Centre-right former equal opportunities minister Mara
Carfagna took the same position.
"Now let Italy lead the campaign to universally outlaw this
abhorrent practice," she said in a message to her Twitter
account.
Only the Luca Coscioni association, named after the Radical
politician who died prematurely of Amyotrophic lateral sclerosis
(ALS) in 2006 at the age of 38, took a diametrically opposite
stance.
"Those who rejoice at the rejection by the Council of
Europe of regulation of pregnancy for others perhaps do not
realise that this decision is to the advantage of phenomena of
exploitation," secretary Filomena Gallo said.

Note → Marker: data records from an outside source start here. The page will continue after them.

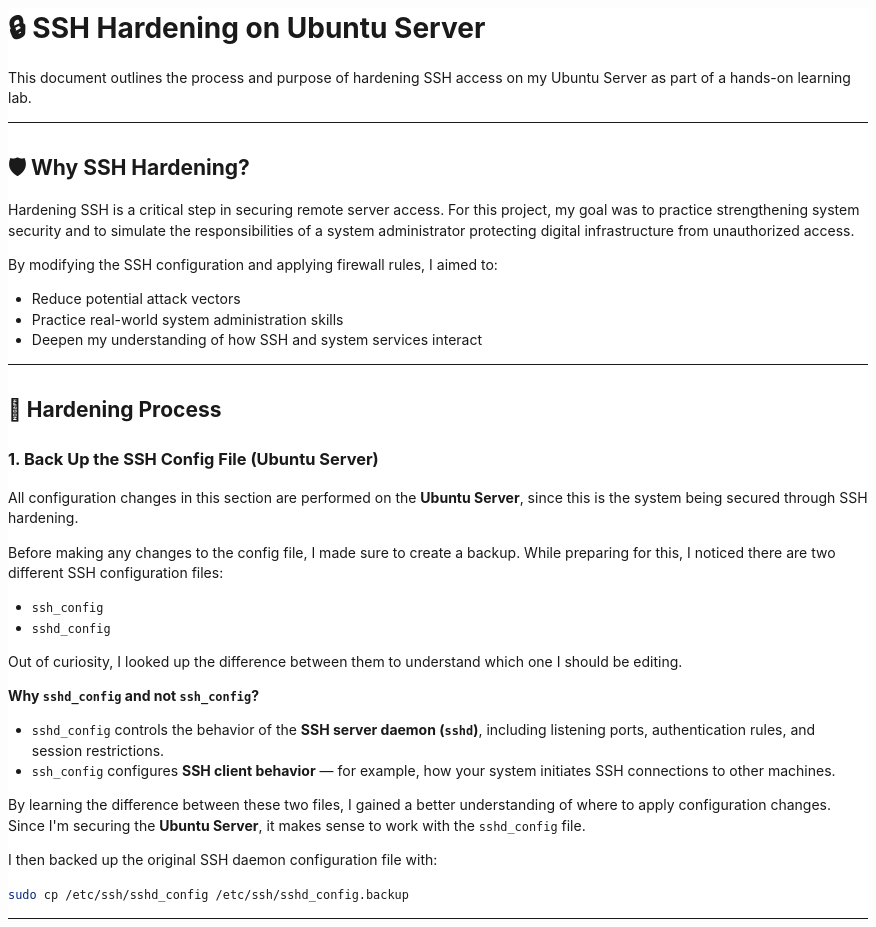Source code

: # 🔒 SSH Hardening on Ubuntu Server

This document outlines the process and purpose of hardening SSH access on my Ubuntu Server as part of a hands-on learning lab.

---

## 🛡️ Why SSH Hardening?

Hardening SSH is a critical step in securing remote server access. For this project, my goal was to practice strengthening system security and to simulate the responsibilities of a system administrator protecting digital infrastructure from unauthorized access.

By modifying the SSH configuration and applying firewall rules, I aimed to:

- Reduce potential attack vectors  
- Practice real-world system administration skills  
- Deepen my understanding of how SSH and system services interact

---

## 🔧 Hardening Process

### 1. Back Up the SSH Config File (Ubuntu Server)

All configuration changes in this section are performed on the **Ubuntu Server**, since this is the system being secured through SSH hardening.

Before making any changes to the config file, I made sure to create a backup. While preparing for this, I noticed there are two different SSH configuration files:

- `ssh_config`
- `sshd_config`

Out of curiosity, I looked up the difference between them to understand which one I should be editing.

**Why `sshd_config` and not `ssh_config`?**

- `sshd_config` controls the behavior of the **SSH server daemon (`sshd`)**, including listening ports, authentication rules, and session restrictions.
- `ssh_config` configures **SSH client behavior** — for example, how your system initiates SSH connections to other machines.

By learning the difference between these two files, I gained a better understanding of where to apply configuration changes. Since I'm securing the **Ubuntu Server**, it makes sense to work with the `sshd_config` file.

I then backed up the original SSH daemon configuration file with:
```bash
sudo cp /etc/ssh/sshd_config /etc/ssh/sshd_config.backup
```


---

"To combat abuse and exploitation...the freedom to have
children must be guaranteed, also using the safe reproduction
techniques offered by science. To ban women from having a
pregnancy for others means pushing couples to act
clandestinely," she added.
Surrogacy is outlawed in Italy and earlier this year a
provision introducing stepchild adoption for homosexual partners
in a civil union was scrapped from a bill regulating such unions
on grounds it could pave the way for the practice.